The longer we drove, the less inclined President Parmley was, but when he saw that the township was actually large, and clean, and stable, he felt better about it. We're hoping eZhikini, Newcastle and Ladysmith will be able to be branches in a Newcastle District, and eventually a stake. So Steve is drafting the proposal, and we'll see what happens.

Then, home to Durban, where the Parmleys stayed at a bed and breakfast, and Steve and the assistants picked them up Sunday to go to Church in a nearby township branch. I went to Pinetown with the boys. (Did I mention that we scattered to different wards to keep an eye out for a sort of "stalker" we're having to deal with? We've had to change all the sister missionaries' cell phone numbers, and Steve gets lots of crazy calls and text messages from her. Sorry, that's all I can say. Isn't it tantalizing?

After lunch at the mission home, the Parmleys gave us our mission president training session. Steve got yet another big binder with "stuff" in it, and I got some good advice from Sister Parmley. The mission president's wife really does design a lot of her calling, depending on the mission, and the family situation. Transfers and zone conferences are pretty much the same, and dealing with missionary medical issues, but the rest of the time you get to be creative. I can't wait until November, when we meet in Johannesburg with all the mission presidents from our Area, so I can compare notes with the other wives.

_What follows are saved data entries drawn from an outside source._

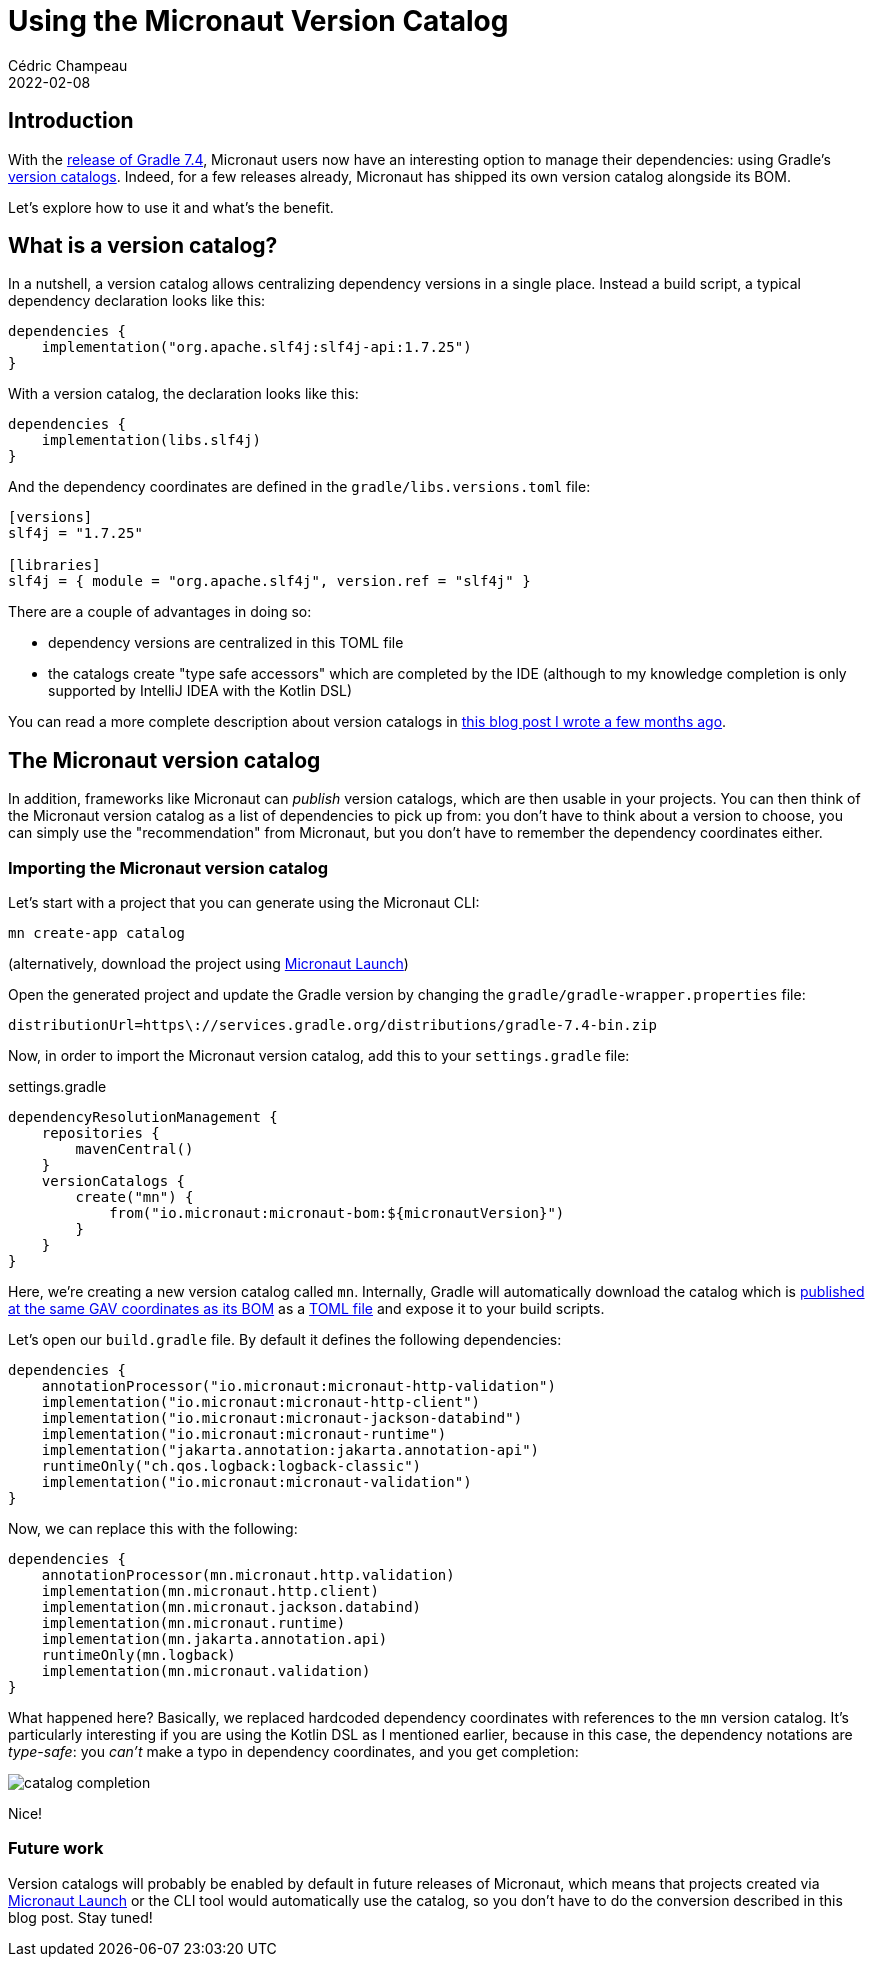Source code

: = Using the Micronaut Version Catalog
Cédric Champeau
2022-02-08
:jbake-type: post
:jbake-tags: gradle, micronaut, version catalog
:jbake-status: published
:source-highlighter: pygments
:id: micronaut-version-catalog
:linkattrs:

== Introduction

With the https://docs.gradle.org/7.4/release-notes.html[release of Gradle 7.4], Micronaut users now have an interesting option to manage their dependencies: using Gradle's https://docs.gradle.org/current/userguide/platforms.html#sub:central-declaration-of-dependencies[version catalogs].
Indeed, for a few releases already, Micronaut has shipped its own version catalog alongside its BOM.

Let's explore how to use it and what's the benefit.

== What is a version catalog?

In a nutshell, a version catalog allows centralizing dependency versions in a single place.
Instead a build script, a typical dependency declaration looks like this:

[source,gradle]
----
dependencies {
    implementation("org.apache.slf4j:slf4j-api:1.7.25")
}
----

With a version catalog, the declaration looks like this:

[source,gradle]
----
dependencies {
    implementation(libs.slf4j)
}
----

And the dependency coordinates are defined in the `gradle/libs.versions.toml` file:

[source,toml]
----
[versions]
slf4j = "1.7.25"

[libraries]
slf4j = { module = "org.apache.slf4j", version.ref = "slf4j" }
----

There are a couple of advantages in doing so:

- dependency versions are centralized in this TOML file
- the catalogs create "type safe accessors" which are completed by the IDE (although to my knowledge completion is only supported by IntelliJ IDEA with the Kotlin DSL)

You can read a more complete description about version catalogs in https://melix.github.io/blog/2021/03/version-catalogs.html[this blog post I wrote a few months ago].

== The Micronaut version catalog

In addition, frameworks like Micronaut can _publish_ version catalogs, which are then usable in your projects.
You can then think of the Micronaut version catalog as a list of dependencies to pick up from: you don't have to think about a version to choose, you can simply use the "recommendation" from Micronaut, but you don't have to remember the dependency coordinates either.

=== Importing the Micronaut version catalog

Let's start with a project that you can generate using the Micronaut CLI:

```
mn create-app catalog
```

(alternatively, download the project using https://launch.micronaut.io/[Micronaut Launch])

Open the generated project and update the Gradle version by changing the `gradle/gradle-wrapper.properties` file:

```
distributionUrl=https\://services.gradle.org/distributions/gradle-7.4-bin.zip
```

Now, in order to import the Micronaut version catalog, add this to your `settings.gradle` file:

.settings.gradle
[source,gradle]
----
dependencyResolutionManagement {
    repositories {
        mavenCentral()
    }
    versionCatalogs {
        create("mn") {
            from("io.micronaut:micronaut-bom:${micronautVersion}")
        }
    }
}
----

Here, we're creating a new version catalog called `mn`.
Internally, Gradle will automatically download the catalog which is https://repo1.maven.org/maven2/io/micronaut/micronaut-bom/3.3.1/[published at the same GAV coordinates as its BOM] as a https://repo1.maven.org/maven2/io/micronaut/micronaut-bom/3.3.1/[TOML file] and expose it to your build scripts.

Let's open our `build.gradle` file.
By default it defines the following dependencies:

[source,gradle]
----
dependencies {
    annotationProcessor("io.micronaut:micronaut-http-validation")
    implementation("io.micronaut:micronaut-http-client")
    implementation("io.micronaut:micronaut-jackson-databind")
    implementation("io.micronaut:micronaut-runtime")
    implementation("jakarta.annotation:jakarta.annotation-api")
    runtimeOnly("ch.qos.logback:logback-classic")
    implementation("io.micronaut:micronaut-validation")
}
----

Now, we can replace this with the following:

[source,gradle]
----
dependencies {
    annotationProcessor(mn.micronaut.http.validation)
    implementation(mn.micronaut.http.client)
    implementation(mn.micronaut.jackson.databind)
    implementation(mn.micronaut.runtime)
    implementation(mn.jakarta.annotation.api)
    runtimeOnly(mn.logback)
    implementation(mn.micronaut.validation)
}
----

What happened here?
Basically, we replaced hardcoded dependency coordinates with references to the `mn` version catalog.
It's particularly interesting if you are using the Kotlin DSL as I mentioned earlier, because in this case, the dependency notations are _type-safe_: you _can't_ make a typo in dependency coordinates, and you get completion:

image::/blog/img/catalog/catalog-completion.gif[]

Nice!

=== Future work

Version catalogs will probably be enabled by default in future releases of Micronaut, which means that projects created via https://launch.micronaut.io/[Micronaut Launch] or the CLI tool would automatically use the catalog, so you don't have to do the conversion described in this blog post. Stay tuned!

Back to the mission tour. Sunday night was a 2 stake fireside, which filled our chapel and some of the overflow (transportation, especially at night, is very hard for a lot of the members). The topic was Are You Happy, and everyone went out much more smiley than they went in.

Monday and Tuesday were zone conferences, with the same pattern, but catered lunches, which was really nice, only I don't know the total bill yet... But how often do you have a general authority around? The missionaries LOVED it! Tuesday night was dinner with the Mission Presidency and their wives, and then the men met with President Parmley while the wives chatted and we went over the health manual for out here, and other issues. Wednesday morning the Parmleys drove back to Johannesburg, and Steve had Zone Leader training, and we all had lunch - we eat a LOT here (sadly). I have started going to a little gym by the boys' school after I drop them off at 7:15 in hopes of a little counter balance to all the good food.

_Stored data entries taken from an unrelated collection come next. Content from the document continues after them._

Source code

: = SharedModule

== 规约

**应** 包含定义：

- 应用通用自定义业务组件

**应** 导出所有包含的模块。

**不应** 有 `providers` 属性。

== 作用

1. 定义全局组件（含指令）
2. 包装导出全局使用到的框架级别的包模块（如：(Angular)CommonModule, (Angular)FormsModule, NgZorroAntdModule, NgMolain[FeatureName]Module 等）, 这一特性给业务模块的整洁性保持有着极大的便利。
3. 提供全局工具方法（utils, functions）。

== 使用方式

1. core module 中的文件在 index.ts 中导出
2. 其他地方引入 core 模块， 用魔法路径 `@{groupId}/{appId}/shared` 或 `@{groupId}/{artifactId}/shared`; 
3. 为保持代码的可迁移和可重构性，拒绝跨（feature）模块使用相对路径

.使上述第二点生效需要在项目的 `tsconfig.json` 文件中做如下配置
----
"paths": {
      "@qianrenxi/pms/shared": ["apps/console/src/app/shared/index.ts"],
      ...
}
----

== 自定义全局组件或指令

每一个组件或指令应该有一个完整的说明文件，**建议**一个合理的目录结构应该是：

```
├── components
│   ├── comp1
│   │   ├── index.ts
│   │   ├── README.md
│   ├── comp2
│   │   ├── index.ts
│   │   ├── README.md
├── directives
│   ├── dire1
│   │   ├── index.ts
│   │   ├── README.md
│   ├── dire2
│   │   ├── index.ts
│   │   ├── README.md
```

Wednesday night was the end of rugby season braii for the rugby families. We ate with 2 very nice couples who taught us to braii boerwors and were really friendly and offered all kinds of help, anytime. They wanted to know all about where we were from, and why we were here. One of them had some kind of relative who is a golfer in Salt Lake and married to a Mormon girl. Good start!

So today is Thursday, and the boys have a long weekend for the Women's Day holiday. I'm taking them to roam the big mall we only spent a minute at one time, and on Saturday we're going to go see a beach. Some of them aren't too nice just now, as high tides have taken out a lot of sand. The couple last night recommended Umhlanga (pronounce oomshlonga). I have no idea where it is, but we're forcing the president to take a day off, and going out to find it.

The Church is true, we miss you all, and are having a great time.